Apache Software Foundation > Apache Forrest
Font size:      

How to customize processing of html source

Intended Audience

Users who want to integrate HTML-pages that require custom adjustments and everybody who wants to learn more about Forrest's pipelines in general.


Integrating legacy HTML pages is a common task when migrating existing websites to Forrest. This document explains how to implement custom processing which is required when Forrest's standard pipeline for html does not suffice.


To follow these instructions you will need:

  1. Know how to use a project sitemap.
  2. A basic understanding of Cocoon's pipelines and their components. You should know about matchers, generators, transformers and serializers and have a rough idea how they work together in a pipeline. A good place to start learning about Cocoon is Understanding Apache Cocoon.

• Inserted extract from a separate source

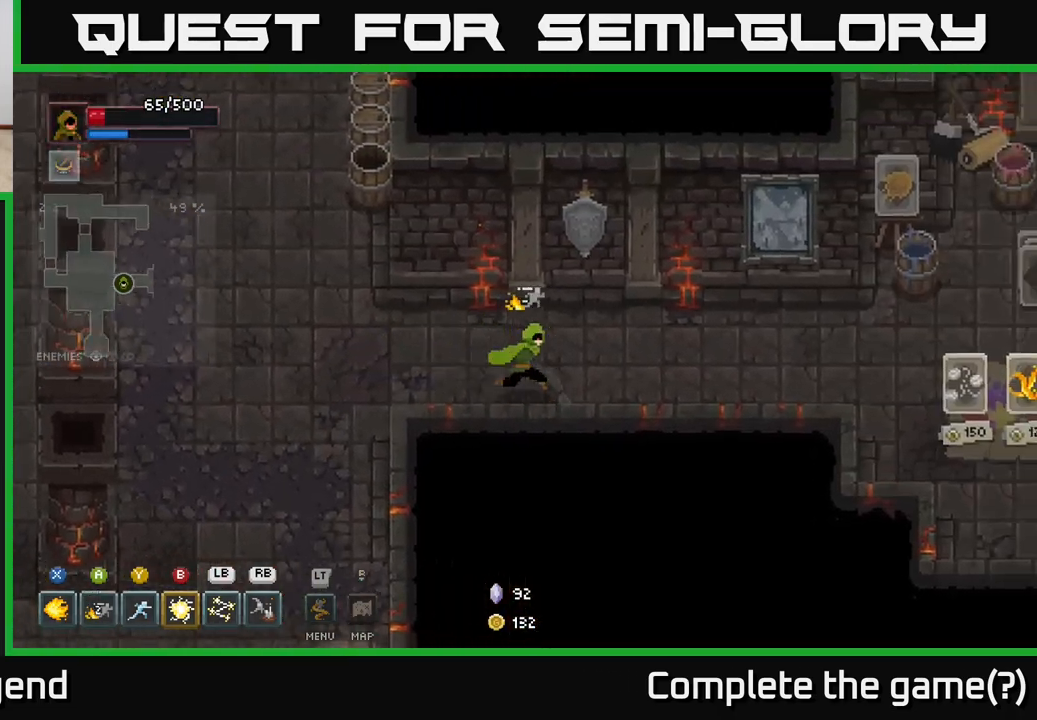
{"buttons": [], "left_stick": "right", "right_stick": "center", "events": []}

The Forrest Sitemap Reference will also be helpful.
  3. If you want to follow the examples right through your Forrest, a current version of Forrest installed on your system and read-access to Forrest's program directory is necessary.
  4. If you plan on creating your own custom processing for html-pages, you'll also need write access to your project directory.

Understanding the HTML-Pipeline

The first part of this howto explains the html pipeline, so as to provide the background to enable you to add additional processing for legacy html documents. If you already know how pipelines work, then skip to the section about Customizing the html pipeline.

Driven by Example

The best way to learn about Forrest pipelines is follow the processing of an imaginary request through the forrest machinery.

So let's see what happens, when a client asks Forrest to serve the document

Finding the Sitemap

Like all applications based on Apache Cocoon, each request for a given document is processed by searching a sitemap for a matching processing pipeline. With Forrest, this core sitemap is found in the file 'main/webapp/sitemap.xmap' in Forrest's program directory.

Open the file 'main/webapp/sitemap.xmap' in Forrest's program directory with a text editor of your choice.

Any simple text editor will suffice, since the XML in this file is quite simple in structure and easy to read.

Search for map:sitemap to find the start of the Sitemap.

This sitemap is the starting point for all requests. So even if there are other sitemaps (which we will see later on), we always start looking for a matching pattern right here.

Find the Beginning of the Pipelines Section

Modular as everything else in Cocoon, Forrest's sitemap starts with a long list of declarations for all the components used later on. We can safely ignore these at the moment.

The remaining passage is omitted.